Courts can refer drink-drive offenders who have been disqualified from driving for at least 12 months to an approved DDRS education course. Successful completion of the course can reduce the period of disqualification by up to one quarter.
Shifting costs from the taxpayer to the offender
Road Safety Minister, Stephen Hammond, said:
We are determined to tackle the menace of drink driving and rehabilitation courses are an extremely effective way of ensuring drivers who have committed the offence of drink driving in the first place do not repeat their error.
These changes will make it easier for courts to place offenders on these courses as well as ensuring more consistent standards and shifting the costs from the taxpayer to the offender.

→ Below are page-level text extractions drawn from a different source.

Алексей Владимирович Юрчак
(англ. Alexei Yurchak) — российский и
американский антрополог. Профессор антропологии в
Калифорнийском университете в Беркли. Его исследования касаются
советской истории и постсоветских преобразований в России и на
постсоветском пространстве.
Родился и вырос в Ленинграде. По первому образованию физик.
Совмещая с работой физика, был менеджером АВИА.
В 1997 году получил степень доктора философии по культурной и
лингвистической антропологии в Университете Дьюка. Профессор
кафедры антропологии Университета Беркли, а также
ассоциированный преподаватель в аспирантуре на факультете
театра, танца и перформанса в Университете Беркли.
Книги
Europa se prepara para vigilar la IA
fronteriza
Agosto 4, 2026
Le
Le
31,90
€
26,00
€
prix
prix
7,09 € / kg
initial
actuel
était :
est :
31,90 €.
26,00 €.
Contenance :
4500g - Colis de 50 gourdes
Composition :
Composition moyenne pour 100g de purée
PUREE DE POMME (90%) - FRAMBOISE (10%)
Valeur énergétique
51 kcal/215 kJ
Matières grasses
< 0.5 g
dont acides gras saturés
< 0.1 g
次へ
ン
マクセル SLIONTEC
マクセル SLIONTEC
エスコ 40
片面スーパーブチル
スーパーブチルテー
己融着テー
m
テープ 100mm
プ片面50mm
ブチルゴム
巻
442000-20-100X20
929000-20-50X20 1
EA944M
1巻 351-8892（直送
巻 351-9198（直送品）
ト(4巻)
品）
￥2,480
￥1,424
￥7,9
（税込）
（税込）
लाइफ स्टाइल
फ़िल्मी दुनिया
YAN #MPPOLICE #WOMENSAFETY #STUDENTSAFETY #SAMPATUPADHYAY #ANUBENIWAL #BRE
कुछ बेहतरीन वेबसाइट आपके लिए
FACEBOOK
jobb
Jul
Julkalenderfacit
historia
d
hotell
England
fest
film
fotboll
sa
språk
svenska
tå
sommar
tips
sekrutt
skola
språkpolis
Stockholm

Reducing the likelihood of re-offending
Alastair Peoples, DSA Chief Executive, said:
This scheme increases offenders’ appreciation of the risks involved in their behaviour and the importance of separating driving from their consumption of alcohol.
The measures we have announced today will enhance the integrity and thus the potential success of the scheme. In turn, the likelihood of offenders re-offending is reduced with all the social and economic benefits that brings.

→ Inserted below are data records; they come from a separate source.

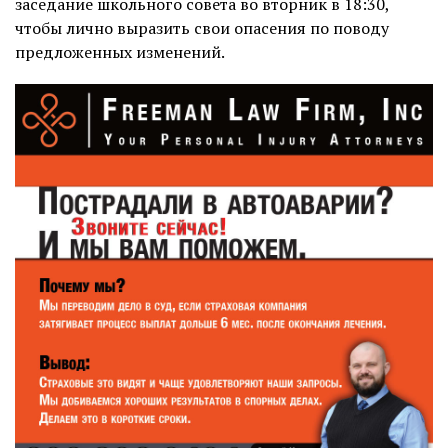
заседание школьного совета во вторник в 18:30,
чтобы лично выразить свои опасения по поводу
предложенных изменений.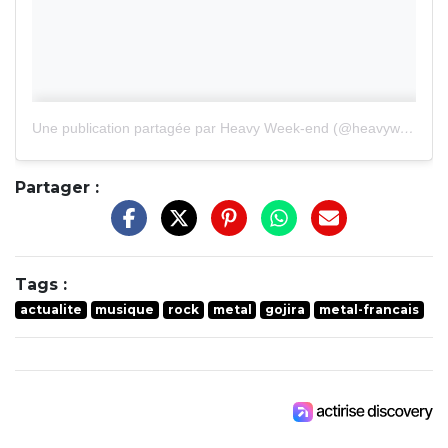
Une publication partagée par Heavy Week-end (@heavyweekend)
Partager :
Tags :
actualite
musique
rock
metal
gojira
metal-francais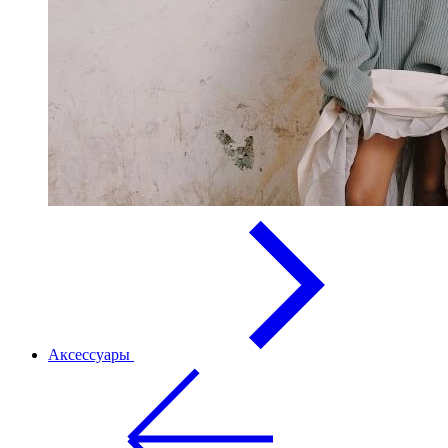
Аксессуары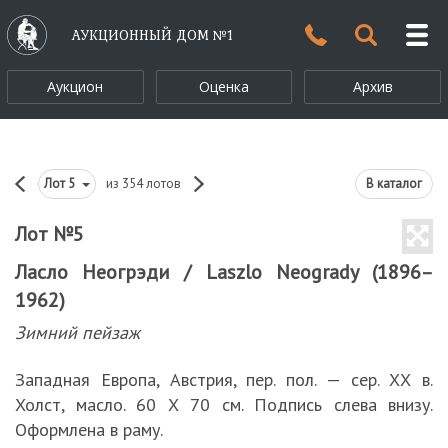
АУКЦИОННЫЙ ДОМ №1
Аукцион
Оценка
Архив
Лот
5
из 354 лотов
В каталог
Лот №5
Ласло Неогрэди / Laszlo Neogrady (1896–
1962)
Зимний пейзаж
Западная Европа, Австрия, пер. пол. — сер. ХХ в.
Холст, масло. 60 Х 70 см. Подпись слева внизу.
Оформлена в раму.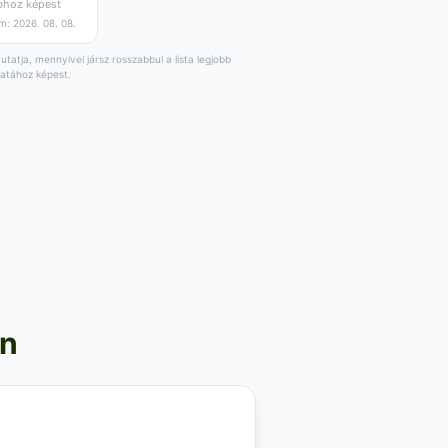
bhoz képest
m: 2026. 08. 08.
tatja, mennyivel jársz rosszabbul a lista legjobb
latához képest.
on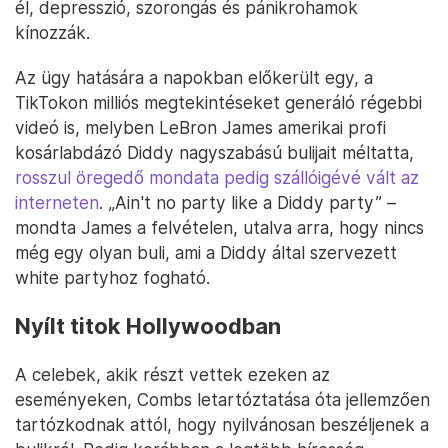
él, depresszió, szorongás és pánikrohamok
kínozzák.
Az ügy hatására a napokban előkerült egy, a
TikTokon milliós megtekintéseket generáló régebbi
videó is, melyben LeBron James amerikai profi
kosárlabdázó Diddy nagyszabású bulijait méltatta,
rosszul öregedő mondata pedig szállóigévé vált az
interneten
. „Ain't no party like a Diddy party” –
mondta James a felvételen, utalva arra, hogy nincs
még egy olyan buli, ami a Diddy által szervezett
white partyhoz fogható.
Nyílt titok Hollywoodban
A celebek, akik részt vettek ezeken az
eseményeken, Combs letartóztatása óta jellemzően
tartózkodnak attól, hogy nyilvánosan beszéljenek a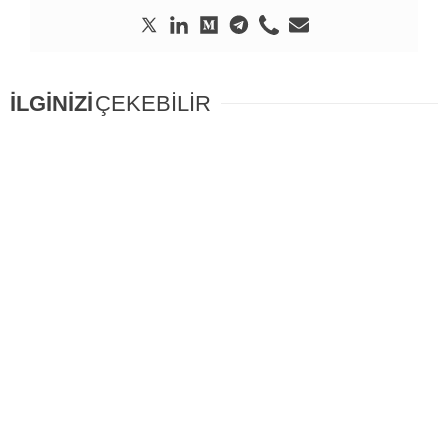
İLGİNİZİ
ÇEKEBİLİR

A new course approvals process has been introduced and took effect on Monday 24 June 2013. Improvements include:
- the scheme being updated with a prescribed course syllabus consistent with DSA’s national driving standards that set out what is needed to be a safe and responsible driver
- a risk-based quality assurance process to ensure that course providers are consistently delivering courses of the required standard
- administration and quality assurance costs moving from the taxpayer to the offender
Encouraging take up
The scheme has also been opened up to new providers and the minimum course fee removed in order to encourage take up and innovation.
In 2012, around 45,000 offenders were referred to courses by the courts with nearly 24,000 successful completions.
The changes to the DDRS work alongside the government’s other measures to tackle drink-driving like making, from 1 June this year, the most dangerous drink-drivers pass a medical before they’re allowed back on the roads.